Does the Renewable Energy Argument for Bitcoin make any sense?

ASIC cycling and a long payback period make mining with solar and wind difficult.

Pinotio
2 min readNov 23, 2021

I’ve recently being exploring the potential for mining Bitcoin for the owner of a 100 MW+ wind farm.

I looked at two strategies:

  1. Continuously mining Bitcoin = difficult because wind is intermittent and batteries at $100/kWh are far to expensive to justify.
  2. Mining Bitcoin intermittently when there is wind.

There are two key problems:

  1. ASICs (the mining computers) suffer from thermal cycling if you turn them on and off with the wind.

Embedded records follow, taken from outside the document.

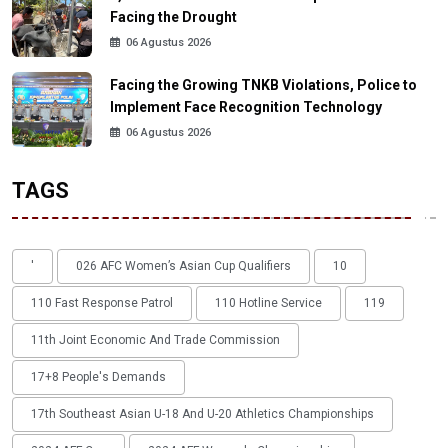
Facing the Drought
06 Agustus 2026
Facing the Growing TNKB Violations, Police to
Implement Face Recognition Technology
06 Agustus 2026
TAGS
'
026 AFC Women’s Asian Cup Qualifiers
10
110 Fast Response Patrol
110 Hotline Service
119
11th Joint Economic And Trade Commission
17+8 People's Demands
17th Southeast Asian U-18 And U-20 Athletics Championships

This can potentially be mitigated by careful selection of ASICs and varying clock-speed, but seems not well understood.
  2. If you only mine Bitcoin while electricity is cheap (i.e. off-peak), it means I amn’t using the ASICs all of the time, which means my payback period is much longer.

I started a Reddit thread on the topic that you may find of interest. Broadly, it doesn’t seem there are (m)any operators mining Bitcoin with solar or wind.

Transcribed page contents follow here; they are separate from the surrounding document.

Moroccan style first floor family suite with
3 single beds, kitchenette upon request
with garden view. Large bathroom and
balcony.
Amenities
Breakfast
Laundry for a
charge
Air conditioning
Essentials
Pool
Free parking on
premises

  • Yes, hydro or geothermal makes sense — but those resources are typically fully utilised already (although there was a case of there being excess energy available from the three gorges dam).

Ultimately, what makes sense for Bitcoin mining is to try and get a steady electricity supply for as low of a price as possible. I don’t see an easy arbitrage using cheap intermittent wind, because the intermittency increases the payback period of the investment significantly — and adds the risk of ASICs cycling.